- **Exercise prompt**
Transcribe the data word for word from its beginning through the line containing "Data includes, where applicable, identifiers", including both ends.

[Saved entries]
━━━━━━━━
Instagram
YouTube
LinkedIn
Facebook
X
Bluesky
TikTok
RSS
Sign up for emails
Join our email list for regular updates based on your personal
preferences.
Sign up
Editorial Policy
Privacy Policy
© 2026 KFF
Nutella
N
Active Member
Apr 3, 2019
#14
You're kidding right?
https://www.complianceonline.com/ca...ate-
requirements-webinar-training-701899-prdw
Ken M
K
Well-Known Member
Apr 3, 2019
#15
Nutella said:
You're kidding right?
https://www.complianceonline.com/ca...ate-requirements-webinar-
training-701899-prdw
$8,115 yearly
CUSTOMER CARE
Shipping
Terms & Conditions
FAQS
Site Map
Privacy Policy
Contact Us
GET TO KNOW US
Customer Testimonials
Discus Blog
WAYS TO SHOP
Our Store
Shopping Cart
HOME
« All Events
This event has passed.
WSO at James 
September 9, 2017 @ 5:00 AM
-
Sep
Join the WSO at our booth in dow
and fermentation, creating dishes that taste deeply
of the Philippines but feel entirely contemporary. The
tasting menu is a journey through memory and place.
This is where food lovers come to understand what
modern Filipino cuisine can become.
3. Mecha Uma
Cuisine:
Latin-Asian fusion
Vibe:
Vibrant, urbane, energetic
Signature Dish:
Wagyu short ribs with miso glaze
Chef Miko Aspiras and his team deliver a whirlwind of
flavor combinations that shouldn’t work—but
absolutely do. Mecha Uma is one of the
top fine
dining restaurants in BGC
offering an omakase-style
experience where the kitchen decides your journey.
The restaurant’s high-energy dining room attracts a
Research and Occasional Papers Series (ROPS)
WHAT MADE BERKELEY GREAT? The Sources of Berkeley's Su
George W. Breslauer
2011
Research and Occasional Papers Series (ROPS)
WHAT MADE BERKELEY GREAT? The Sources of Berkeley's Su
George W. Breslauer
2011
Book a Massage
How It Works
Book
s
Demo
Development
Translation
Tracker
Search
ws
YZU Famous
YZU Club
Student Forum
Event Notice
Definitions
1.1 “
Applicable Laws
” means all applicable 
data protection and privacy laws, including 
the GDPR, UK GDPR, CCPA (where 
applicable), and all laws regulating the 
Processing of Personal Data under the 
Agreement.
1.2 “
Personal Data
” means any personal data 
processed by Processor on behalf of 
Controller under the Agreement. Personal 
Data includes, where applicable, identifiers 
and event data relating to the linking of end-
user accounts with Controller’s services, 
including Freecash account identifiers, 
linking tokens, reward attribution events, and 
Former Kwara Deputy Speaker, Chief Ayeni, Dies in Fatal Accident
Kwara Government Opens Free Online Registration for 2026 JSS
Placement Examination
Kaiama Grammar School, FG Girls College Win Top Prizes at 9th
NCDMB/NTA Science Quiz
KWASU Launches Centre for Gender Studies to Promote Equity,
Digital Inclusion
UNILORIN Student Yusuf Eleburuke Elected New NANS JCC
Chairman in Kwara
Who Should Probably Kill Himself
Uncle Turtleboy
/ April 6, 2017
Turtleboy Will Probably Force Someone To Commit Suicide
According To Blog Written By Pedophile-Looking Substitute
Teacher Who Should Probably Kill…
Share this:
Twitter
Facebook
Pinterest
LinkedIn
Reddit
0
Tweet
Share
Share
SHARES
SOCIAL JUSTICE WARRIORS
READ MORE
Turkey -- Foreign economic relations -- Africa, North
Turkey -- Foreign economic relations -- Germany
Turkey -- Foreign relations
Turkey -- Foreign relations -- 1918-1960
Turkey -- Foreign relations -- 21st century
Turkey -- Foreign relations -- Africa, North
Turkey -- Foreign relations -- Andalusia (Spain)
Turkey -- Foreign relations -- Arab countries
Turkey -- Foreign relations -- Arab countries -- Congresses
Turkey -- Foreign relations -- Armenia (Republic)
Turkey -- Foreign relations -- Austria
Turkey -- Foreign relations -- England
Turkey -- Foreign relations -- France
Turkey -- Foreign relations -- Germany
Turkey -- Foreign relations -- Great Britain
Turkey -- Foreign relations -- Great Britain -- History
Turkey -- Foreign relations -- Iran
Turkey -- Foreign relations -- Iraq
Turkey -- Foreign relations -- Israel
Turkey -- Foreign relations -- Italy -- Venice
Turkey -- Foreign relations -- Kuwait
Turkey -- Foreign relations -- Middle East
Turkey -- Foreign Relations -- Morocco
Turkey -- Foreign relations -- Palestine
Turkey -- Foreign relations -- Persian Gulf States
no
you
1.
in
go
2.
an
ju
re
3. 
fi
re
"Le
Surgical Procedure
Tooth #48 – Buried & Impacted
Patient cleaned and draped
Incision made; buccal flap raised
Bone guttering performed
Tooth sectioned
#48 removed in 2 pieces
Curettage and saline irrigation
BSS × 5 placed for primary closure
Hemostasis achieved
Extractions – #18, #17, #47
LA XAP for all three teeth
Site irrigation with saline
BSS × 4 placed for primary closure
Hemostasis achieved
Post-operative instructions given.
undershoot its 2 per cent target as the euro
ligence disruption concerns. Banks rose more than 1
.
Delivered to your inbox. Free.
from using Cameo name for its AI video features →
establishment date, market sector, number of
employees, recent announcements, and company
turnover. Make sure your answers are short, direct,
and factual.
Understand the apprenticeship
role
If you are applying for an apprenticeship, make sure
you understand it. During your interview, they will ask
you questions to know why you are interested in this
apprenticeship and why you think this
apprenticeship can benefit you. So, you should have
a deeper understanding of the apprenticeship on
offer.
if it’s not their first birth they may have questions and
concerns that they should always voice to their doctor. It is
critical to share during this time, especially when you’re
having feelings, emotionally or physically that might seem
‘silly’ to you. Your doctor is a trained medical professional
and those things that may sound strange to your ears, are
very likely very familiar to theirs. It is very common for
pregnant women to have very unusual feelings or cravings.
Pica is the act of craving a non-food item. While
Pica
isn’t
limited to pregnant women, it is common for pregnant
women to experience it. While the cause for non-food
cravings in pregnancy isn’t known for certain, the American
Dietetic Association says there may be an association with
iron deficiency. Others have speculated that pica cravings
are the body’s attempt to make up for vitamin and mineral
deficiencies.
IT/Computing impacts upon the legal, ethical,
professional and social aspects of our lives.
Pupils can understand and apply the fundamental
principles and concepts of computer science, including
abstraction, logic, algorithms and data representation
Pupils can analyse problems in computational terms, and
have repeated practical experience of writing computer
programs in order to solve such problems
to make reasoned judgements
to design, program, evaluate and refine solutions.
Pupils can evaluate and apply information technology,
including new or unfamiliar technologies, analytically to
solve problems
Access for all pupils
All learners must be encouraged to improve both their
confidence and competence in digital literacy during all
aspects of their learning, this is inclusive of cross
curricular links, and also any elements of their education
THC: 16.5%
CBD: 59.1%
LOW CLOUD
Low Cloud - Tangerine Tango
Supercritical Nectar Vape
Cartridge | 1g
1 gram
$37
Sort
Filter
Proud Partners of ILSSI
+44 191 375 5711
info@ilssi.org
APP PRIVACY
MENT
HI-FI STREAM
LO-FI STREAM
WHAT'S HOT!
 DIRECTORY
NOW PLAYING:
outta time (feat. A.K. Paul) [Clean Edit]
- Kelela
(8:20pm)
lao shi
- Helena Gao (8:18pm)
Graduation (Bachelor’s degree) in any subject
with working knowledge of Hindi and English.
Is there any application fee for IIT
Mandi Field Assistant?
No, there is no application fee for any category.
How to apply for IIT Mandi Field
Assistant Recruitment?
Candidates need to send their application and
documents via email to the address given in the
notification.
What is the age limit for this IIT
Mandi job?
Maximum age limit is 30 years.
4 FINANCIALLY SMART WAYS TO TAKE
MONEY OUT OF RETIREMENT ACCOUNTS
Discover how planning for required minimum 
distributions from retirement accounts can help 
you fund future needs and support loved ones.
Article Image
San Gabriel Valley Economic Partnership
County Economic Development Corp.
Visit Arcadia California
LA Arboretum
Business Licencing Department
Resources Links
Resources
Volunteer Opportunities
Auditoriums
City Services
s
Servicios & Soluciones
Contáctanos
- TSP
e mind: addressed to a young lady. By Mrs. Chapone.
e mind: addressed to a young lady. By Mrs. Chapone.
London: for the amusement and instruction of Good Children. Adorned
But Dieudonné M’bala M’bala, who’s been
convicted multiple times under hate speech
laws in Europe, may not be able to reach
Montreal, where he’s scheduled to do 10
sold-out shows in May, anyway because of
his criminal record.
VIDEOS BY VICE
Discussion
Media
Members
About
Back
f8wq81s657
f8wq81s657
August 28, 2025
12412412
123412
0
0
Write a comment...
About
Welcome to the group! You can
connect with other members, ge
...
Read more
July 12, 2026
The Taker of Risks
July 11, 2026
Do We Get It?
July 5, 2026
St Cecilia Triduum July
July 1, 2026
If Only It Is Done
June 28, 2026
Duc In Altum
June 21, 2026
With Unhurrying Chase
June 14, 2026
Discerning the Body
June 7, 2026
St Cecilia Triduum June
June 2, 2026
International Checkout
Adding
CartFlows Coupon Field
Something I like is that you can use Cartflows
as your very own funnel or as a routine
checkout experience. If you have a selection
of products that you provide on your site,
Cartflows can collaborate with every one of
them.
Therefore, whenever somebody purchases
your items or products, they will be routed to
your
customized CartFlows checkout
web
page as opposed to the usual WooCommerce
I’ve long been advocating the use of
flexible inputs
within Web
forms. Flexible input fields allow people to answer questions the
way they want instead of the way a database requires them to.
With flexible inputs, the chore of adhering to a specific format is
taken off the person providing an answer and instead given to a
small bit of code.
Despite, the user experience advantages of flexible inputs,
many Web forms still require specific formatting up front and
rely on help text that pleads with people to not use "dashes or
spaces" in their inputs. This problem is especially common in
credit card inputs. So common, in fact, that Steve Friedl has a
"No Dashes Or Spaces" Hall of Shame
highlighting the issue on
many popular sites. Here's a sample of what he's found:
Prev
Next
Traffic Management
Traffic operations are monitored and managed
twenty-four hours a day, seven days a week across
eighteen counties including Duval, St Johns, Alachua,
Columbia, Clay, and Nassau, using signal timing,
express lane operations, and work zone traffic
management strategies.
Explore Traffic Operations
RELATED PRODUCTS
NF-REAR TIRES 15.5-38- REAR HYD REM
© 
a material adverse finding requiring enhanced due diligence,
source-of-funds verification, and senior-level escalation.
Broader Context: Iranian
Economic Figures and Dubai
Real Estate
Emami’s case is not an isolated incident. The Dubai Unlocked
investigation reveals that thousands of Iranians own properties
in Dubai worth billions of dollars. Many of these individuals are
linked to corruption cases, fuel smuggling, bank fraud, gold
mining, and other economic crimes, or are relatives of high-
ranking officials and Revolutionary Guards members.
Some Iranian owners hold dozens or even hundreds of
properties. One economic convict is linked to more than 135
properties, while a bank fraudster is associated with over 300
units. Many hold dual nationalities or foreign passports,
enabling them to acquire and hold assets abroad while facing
━━━━━━━━
- **Answer area**
Instagram
YouTube
LinkedIn
Facebook
X
Bluesky
TikTok
RSS
Sign up for emails
Join our email list for regular updates based on your personal
preferences.
Sign up
Editorial Policy
Privacy Policy
© 2026 KFF
Nutella
N
Active Member
Apr 3, 2019
#14
You're kidding right?
https://www.complianceonline.com/ca...ate-
requirements-webinar-training-701899-prdw
Ken M
K
Well-Known Member
Apr 3, 2019
#15
Nutella said:
You're kidding right?
https://www.complianceonline.com/ca...ate-requirements-webinar-
training-701899-prdw
$8,115 yearly
CUSTOMER CARE
Shipping
Terms & Conditions
FAQS
Site Map
Privacy Policy
Contact Us
GET TO KNOW US
Customer Testimonials
Discus Blog
WAYS TO SHOP
Our Store
Shopping Cart
HOME
« All Events
This event has passed.
WSO at James 
September 9, 2017 @ 5:00 AM
-
Sep
Join the WSO at our booth in dow
and fermentation, creating dishes that taste deeply
of the Philippines but feel entirely contemporary. The
tasting menu is a journey through memory and place.
This is where food lovers come to understand what
modern Filipino cuisine can become.
3. Mecha Uma
Cuisine:
Latin-Asian fusion
Vibe:
Vibrant, urbane, energetic
Signature Dish:
Wagyu short ribs with miso glaze
Chef Miko Aspiras and his team deliver a whirlwind of
flavor combinations that shouldn’t work—but
absolutely do. Mecha Uma is one of the
top fine
dining restaurants in BGC
offering an omakase-style
experience where the kitchen decides your journey.
The restaurant’s high-energy dining room attracts a
Research and Occasional Papers Series (ROPS)
WHAT MADE BERKELEY GREAT? The Sources of Berkeley's Su
George W. Breslauer
2011
Research and Occasional Papers Series (ROPS)
WHAT MADE BERKELEY GREAT? The Sources of Berkeley's Su
George W. Breslauer
2011
Book a Massage
How It Works
Book
s
Demo
Development
Translation
Tracker
Search
ws
YZU Famous
YZU Club
Student Forum
Event Notice
Definitions
1.1 “
Applicable Laws
” means all applicable 
data protection and privacy laws, including 
the GDPR, UK GDPR, CCPA (where 
applicable), and all laws regulating the 
Processing of Personal Data under the 
Agreement.
1.2 “
Personal Data
” means any personal data 
processed by Processor on behalf of 
Controller under the Agreement. Personal 
Data includes, where applicable, identifiers 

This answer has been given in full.